I would like the records restated word for word, without the pictures.

#### Record set

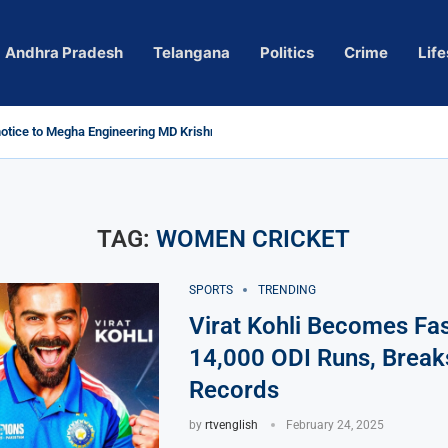
Andhra Pradesh
Telangana
Politics
Crime
Life
tice to Megha Engineering MD Krishna Reddy over...
Actress Pragya Nagara Goes Viral
ersy in Telangana; Police Investigation Underway
ng wall protects key areas from submersion
ild trolling, urges Revanth Reddy for action
uidelines
Sole Accused in Kolkata Doctor’s Rape...
ces to Raghunandan Rao
 Several Missing
ows to eradicate naxalism by 2026 at...
TAG:
WOMEN CRICKET
SPORTS
TRENDING
Virat Kohli Becomes Fas
14,000 ODI Runs, Breaks
Records
by
rtvenglish
February 24, 2025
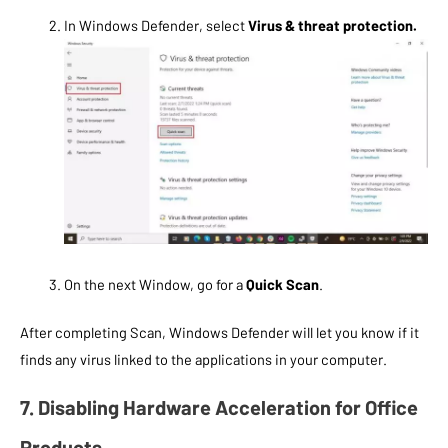
In Windows Defender, select
Virus & threat protection.
On the next Window, go for a
Quick Scan
.
After completing Scan, Windows Defender will let you know if it
finds any virus linked to the applications in your computer.
7. Disabling Hardware Acceleration for Office
Products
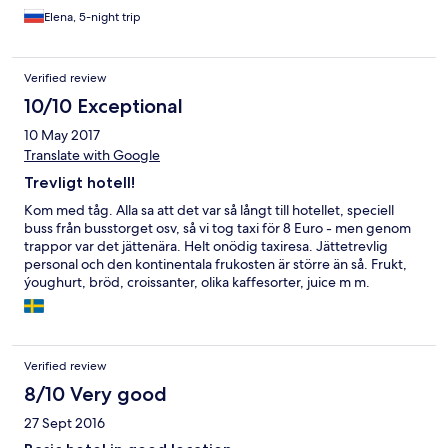
недостаток можно отметить слабый напор воды в
Elena, 5-night trip
душевой кабине и скудный ассортимент продуктов на
завтрак. Кофе из кофемашины вообще никакой, как-будто
из желудей. Но на все эти недостатки можно не обращать
Verified review
внимание, так как в целом город просто замечательный.
И если отель нужен лишь для того, чтобы отдохнуть
10/10 Exceptional
ночью, то лучшего и более дешёвого варианта вы не
10 May 2017
найдёте. Советую этот отель для непритязательных
путешественников.
Translate with Google
Trevligt hotell!
Kom med tåg. Alla sa att det var så långt till hotellet, speciell
buss från busstorget osv, så vi tog taxi för 8 Euro - men genom
trappor var det jättenära. Helt onödig taxiresa. Jättetrevlig
personal och den kontinentala frukosten är större än så. Frukt,
ýoughurt, bröd, croissanter, olika kaffesorter, juice m m.
Rummen något lyhörda men rent och rymligt. Kan absolut tänka
mig att åka tillbaka. Många restauranger, lång strandpromenad
- ett härligt Italien helt enkelt.
Verified review
8/10 Very good
27 Sept 2016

########

Answer for this exercise >>
Andhra Pradesh
Telangana
Politics
Crime
Life
tice to Megha Engineering MD Krishna Reddy over...
Actress Pragya Nagara Goes Viral
ersy in Telangana; Police Investigation Underway
ng wall protects key areas from submersion
ild trolling, urges Revanth Reddy for action
uidelines
Sole Accused in Kolkata Doctor’s Rape...
ces to Raghunandan Rao
 Several Missing
ows to eradicate naxalism by 2026 at...
TAG:
WOMEN CRICKET
SPORTS
TRENDING
Virat Kohli Becomes Fas
14,000 ODI Runs, Breaks
Records
by
rtvenglish
February 24, 2025
In Windows Defender, select
Virus & threat protection.
On the next Window, go for a
Quick Scan
.
After completing Scan, Windows Defender will let you know if it
finds any virus linked to the applications in your computer.
7. Disabling Hardware Acceleration for Office
Products
недостаток можно отметить слабый напор воды в
Elena, 5-night trip
душевой кабине и скудный ассортимент продуктов на
завтрак. Кофе из кофемашины вообще никакой, как-будто
из желудей. Но на все эти недостатки можно не обращать
Verified review
внимание, так как в целом город просто замечательный.
И если отель нужен лишь для того, чтобы отдохнуть
10/10 Exceptional
ночью, то лучшего и более дешёвого варианта вы не
10 May 2017
найдёте. Советую этот отель для непритязательных
путешественников.
Translate with Google
Trevligt hotell!
Kom med tåg. Alla sa att det var så långt till hotellet, speciell
buss från busstorget osv, så vi tog taxi för 8 Euro - men genom
trappor var det jättenära. Helt onödig taxiresa. Jättetrevlig
personal och den kontinentala frukosten är större än så. Frukt,
ýoughurt, bröd, croissanter, olika kaffesorter, juice m m.
Rummen något lyhörda men rent och rymligt. Kan absolut tänka
mig att åka tillbaka. Många restauranger, lång strandpromenad
- ett härligt Italien helt enkelt.
Verified review
8/10 Very good
27 Sept 2016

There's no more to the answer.